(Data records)
BEGIN

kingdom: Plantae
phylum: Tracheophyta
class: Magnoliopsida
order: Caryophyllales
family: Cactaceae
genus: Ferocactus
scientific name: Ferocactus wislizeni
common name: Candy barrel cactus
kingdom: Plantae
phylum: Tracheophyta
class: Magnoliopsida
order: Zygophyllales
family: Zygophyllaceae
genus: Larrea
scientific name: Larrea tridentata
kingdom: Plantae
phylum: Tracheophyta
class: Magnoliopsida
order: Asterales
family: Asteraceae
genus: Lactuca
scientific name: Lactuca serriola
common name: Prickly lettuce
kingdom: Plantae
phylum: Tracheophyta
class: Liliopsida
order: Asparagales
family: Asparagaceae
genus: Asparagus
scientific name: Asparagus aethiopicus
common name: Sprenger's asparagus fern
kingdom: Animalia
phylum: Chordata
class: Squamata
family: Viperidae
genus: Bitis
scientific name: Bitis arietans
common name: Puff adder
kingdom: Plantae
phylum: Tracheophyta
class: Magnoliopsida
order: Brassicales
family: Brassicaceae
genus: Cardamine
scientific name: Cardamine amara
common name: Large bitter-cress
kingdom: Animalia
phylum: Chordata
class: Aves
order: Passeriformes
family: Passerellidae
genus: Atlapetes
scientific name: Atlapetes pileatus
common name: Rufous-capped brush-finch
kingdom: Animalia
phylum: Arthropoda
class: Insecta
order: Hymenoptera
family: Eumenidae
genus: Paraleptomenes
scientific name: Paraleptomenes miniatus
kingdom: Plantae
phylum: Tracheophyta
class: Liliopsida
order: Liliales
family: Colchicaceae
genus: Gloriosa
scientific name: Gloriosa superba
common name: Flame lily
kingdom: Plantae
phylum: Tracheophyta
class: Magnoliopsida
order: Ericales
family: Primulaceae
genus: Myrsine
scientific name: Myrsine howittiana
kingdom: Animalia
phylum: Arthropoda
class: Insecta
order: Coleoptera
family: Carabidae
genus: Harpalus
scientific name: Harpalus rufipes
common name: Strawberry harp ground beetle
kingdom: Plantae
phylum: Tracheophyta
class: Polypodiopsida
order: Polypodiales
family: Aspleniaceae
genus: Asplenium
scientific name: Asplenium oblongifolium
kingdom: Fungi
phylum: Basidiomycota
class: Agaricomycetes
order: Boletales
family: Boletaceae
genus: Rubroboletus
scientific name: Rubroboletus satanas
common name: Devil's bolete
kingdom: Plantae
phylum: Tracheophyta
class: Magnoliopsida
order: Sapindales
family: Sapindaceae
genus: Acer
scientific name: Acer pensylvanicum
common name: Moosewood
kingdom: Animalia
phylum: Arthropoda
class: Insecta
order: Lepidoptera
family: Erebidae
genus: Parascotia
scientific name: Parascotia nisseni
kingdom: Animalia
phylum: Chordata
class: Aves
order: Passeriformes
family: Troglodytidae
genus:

END

◆ Exercise instructions
Copy out every line of the records above word for word, in the same order.

◆ Result below
kingdom: Plantae
phylum: Tracheophyta
class: Magnoliopsida
order: Caryophyllales
family: Cactaceae
genus: Ferocactus
scientific name: Ferocactus wislizeni
common name: Candy barrel cactus
kingdom: Plantae
phylum: Tracheophyta
class: Magnoliopsida
order: Zygophyllales
family: Zygophyllaceae
genus: Larrea
scientific name: Larrea tridentata
kingdom: Plantae
phylum: Tracheophyta
class: Magnoliopsida
order: Asterales
family: Asteraceae
genus: Lactuca
scientific name: Lactuca serriola
common name: Prickly lettuce
kingdom: Plantae
phylum: Tracheophyta
class: Liliopsida
order: Asparagales
family: Asparagaceae
genus: Asparagus
scientific name: Asparagus aethiopicus
common name: Sprenger's asparagus fern
kingdom: Animalia
phylum: Chordata
class: Squamata
family: Viperidae
genus: Bitis
scientific name: Bitis arietans
common name: Puff adder
kingdom: Plantae
phylum: Tracheophyta
class: Magnoliopsida
order: Brassicales
family: Brassicaceae
genus: Cardamine
scientific name: Cardamine amara
common name: Large bitter-cress
kingdom: Animalia
phylum: Chordata
class: Aves
order: Passeriformes
family: Passerellidae
genus: Atlapetes
scientific name: Atlapetes pileatus
common name: Rufous-capped brush-finch
kingdom: Animalia
phylum: Arthropoda
class: Insecta
order: Hymenoptera
family: Eumenidae
genus: Paraleptomenes
scientific name: Paraleptomenes miniatus
kingdom: Plantae
phylum: Tracheophyta
class: Liliopsida
order: Liliales
family: Colchicaceae
genus: Gloriosa
scientific name: Gloriosa superba
common name: Flame lily
kingdom: Plantae
phylum: Tracheophyta
class: Magnoliopsida
order: Ericales
family: Primulaceae
genus: Myrsine
scientific name: Myrsine howittiana
kingdom: Animalia
phylum: Arthropoda
class: Insecta
order: Coleoptera
family: Carabidae
genus: Harpalus
scientific name: Harpalus rufipes
common name: Strawberry harp ground beetle
kingdom: Plantae
phylum: Tracheophyta
class: Polypodiopsida
order: Polypodiales
family: Aspleniaceae
genus: Asplenium
scientific name: Asplenium oblongifolium
kingdom: Fungi
phylum: Basidiomycota
class: Agaricomycetes
order: Boletales
family: Boletaceae
genus: Rubroboletus
scientific name: Rubroboletus satanas
common name: Devil's bolete
kingdom: Plantae
phylum: Tracheophyta
class: Magnoliopsida
order: Sapindales
family: Sapindaceae
genus: Acer
scientific name: Acer pensylvanicum
common name: Moosewood
kingdom: Animalia
phylum: Arthropoda
class: Insecta
order: Lepidoptera
family: Erebidae
genus: Parascotia
scientific name: Parascotia nisseni
kingdom: Animalia
phylum: Chordata
class: Aves
order: Passeriformes
family: Troglodytidae
genus:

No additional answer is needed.